CR: Did you work with product teams, designers or consumers in Nigeria during the process?
PH: We do extensive research for each collection and that includes talking to the players and federation, but also the fans and young players from the country about their perception of the national team. For Nigeria specifically, we also looked a lot at social media and the content their players post. They are full of energy and spirit, they post themselves dancing and singing, we wanted to make sure we capture those moments and express them through design.
CR: What other things do you have to take into account when designing a World Cup kit – for example, restrictions or technical considerations?

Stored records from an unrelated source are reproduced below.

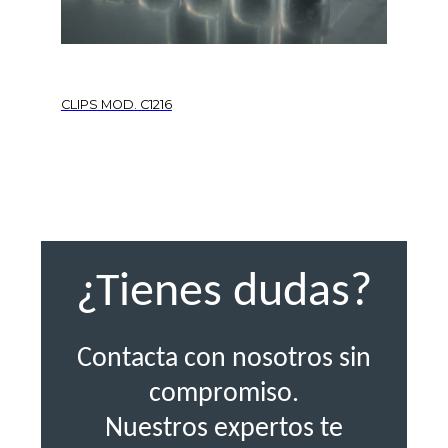
CLIPS MOD. C1216
¿Tienes dudas?
Contacta con nosotros sin
compromiso.
Nuestros expertos te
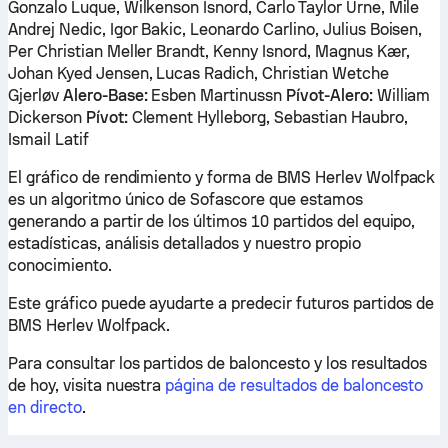
Gonzalo Luque, Wilkenson Isnord, Carlo Taylor Urne, Mile
Andrej Nedic, Igor Bakic, Leonardo Carlino, Julius Boisen,
Per Christian Meller Brandt, Kenny Isnord, Magnus Kær,
Johan Kyed Jensen, Lucas Radich, Christian Wetche
Gjerløv
Alero-Base:
Esben Martinussn
Pívot-Alero:
William
Dickerson
Pívot:
Clement Hylleborg, Sebastian Haubro,
Ismail Latif
El gráfico de rendimiento y forma de BMS Herlev Wolfpack
es un algoritmo único de Sofascore que estamos
generando a partir de los últimos 10 partidos del equipo,
estadísticas, análisis detallados y nuestro propio
conocimiento.
Este gráfico puede ayudarte a predecir futuros partidos de
BMS Herlev Wolfpack.
Para consultar los partidos de baloncesto y los resultados
de hoy, visita nuestra
página de resultados de baloncesto
en directo
.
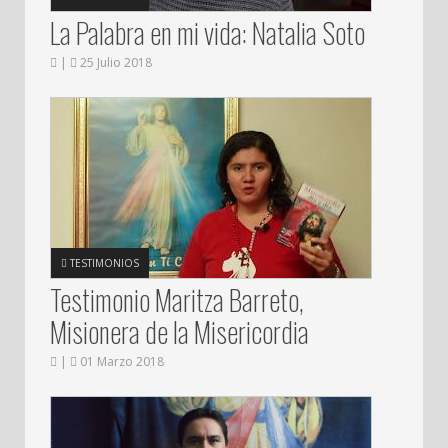
La Palabra en mi vida: Natalia Soto
|
25 Julio 2018
TESTIMONIOS
Testimonio Maritza Barreto,
Misionera de la Misericordia
|
01 Marzo 2018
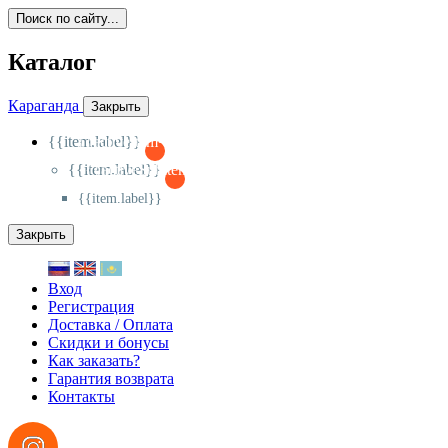
Поиск по сайту...
Каталог
Караганда
Закрыть
{{item.label}}
{{activeItem==item.id?'-
':'+'}}
{{item.label}}
{{activeSubitem==item.id?'-
':'+'}}
{{item.label}}
Закрыть
Вход
Регистрация
Доставка / Оплата
Скидки и бонусы
Как заказать?
Гарантия возврата
Контакты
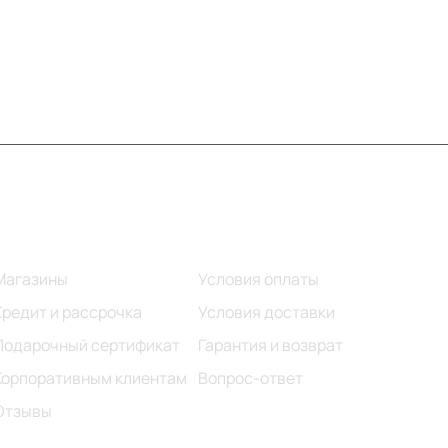
Информация
Помощь
Магазины
Условия оплаты
Кредит и рассрочка
Условия доставки
Подарочный сертификат
Гарантия и возврат
Корпоративным клиентам
Вопрос-ответ
Отзывы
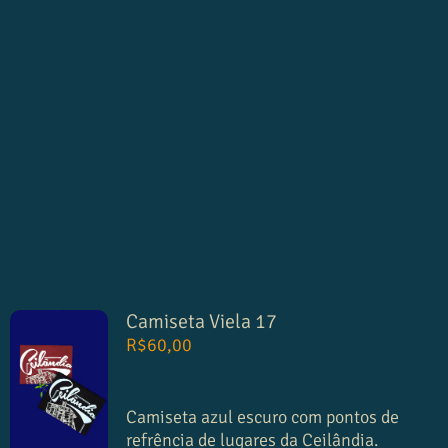
Camiseta Viela 17
R$
60,00
Camiseta azul escuro com pontos de
refrência de lugares da Ceilândia.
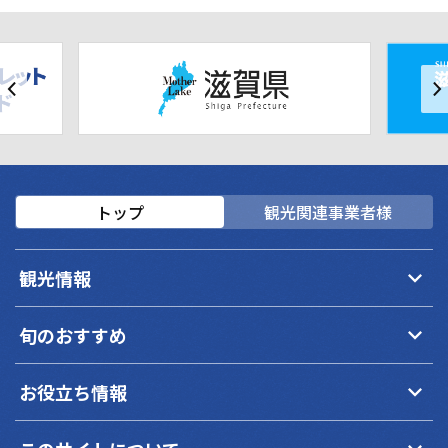
トップ
観光関連事業者様
keyboard_arrow_down
観光情報
keyboard_arrow_down
旬のおすすめ
keyboard_arrow_down
お役立ち情報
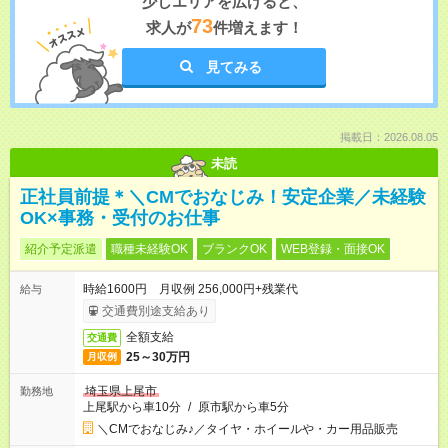
少しエリアを広げると、
73
求人が
件増えます！
見てみる
掲載日：2026.08.05
未読
正社員前提＊＼CMでおなじみ！安定企業／未経験
OK×事務・受付のお仕事
紹介予定派遣
職種未経験OK
ブランクOK
WEB登録・面接OK
時給1600円 月収例 256,000円+残業代
給与
交通費別途支給あり
全額支給
交通費
25～30万円
月収例
埼玉県上尾市
勤務地
上尾駅から車10分
/
原市駅から車5分
＼CMでおなじみ♪／タイヤ・ホイールや・カー用品販売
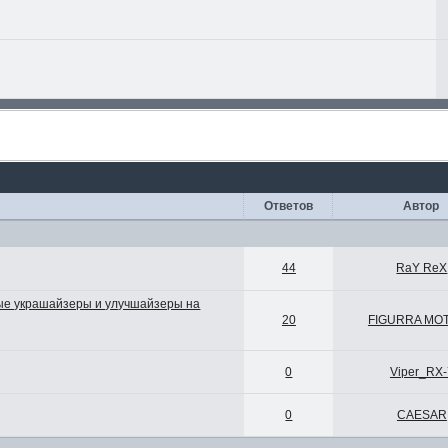
Ответов
Автор
44
RaY ReX
ные украшайзеры и улучшайзеры на
20
FIGURRA MO
0
Viper_RX-
0
CAESAR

PH: Every kit needs to be signed off by the football governing body and there are guidelines in place that we adhere to. For Nike, the kit’s technical performance is the priority and then the federation-specific design elements are built-in. For example, we’ve worked to develop unique, culturally relevant fonts for many of our federations. Functionally, we are also looking to improve legibility for the spectators at home and in the stands and application of the names and numbers should not compromise the performance level of the shirt. On top of that we have to meet certain requirements in terms of the stroke widths, colours, legibility and so on. Nearly every element of the kits has all these different dimensions, that’s why it takes time to work on them and get it right.
CR: What are you looking to communicate or convey in a national kit for the World Cup? And how much does Nike’s design ethos influence the look and feel of kits?
PH: The national team kits are a modern expression of national identity for each team. We’re trying to capture what the team represents at this moment in time and connect them to the country and football culture.
Football is about progression. The game gets faster, more athletic, and that’s reflected in how the kits have changed. Nike kits are designed for speed and this comes through in enhanced performance characteristics, but also in how they look. You see lots of speed-inspired elements in Nike kits this summer, which are designed to look fast even when standing still.
CR: How do you think the design of World Cup kits has changed over the past few tournaments?
PH: Football culture is in a special place right now. It’s not just about the jerseys but about fans and followers looking for diverse football expressions of their teams. Fashion and streetwear are critical parts of this cultural shift, never before have the lines between performance and lifestyle been so blurred. That’s why everything outside the 90 minutes has to drive this point of view for athletes and fans. Players always get a full collection for every tournament, so as we broke that down into looks, we wanted to make sure every look defined the moment and was something people would love to wear.
CR: And how does the design of World Cup kits compare to league kit? Is there a chance to be a little more daring or playful with the design of a World Cup kit compared to say, one for the Premier League?
PH: With clubs and countries, you’ll always have some that lean more towards tradition and some that are in search of something new and different…. What you’re seeing this summer is a huge festival of football and team kits are a big part of this spectacle. It is a great platform for Nike to communicate our passion for the game through design and create kits people will remember for years to come.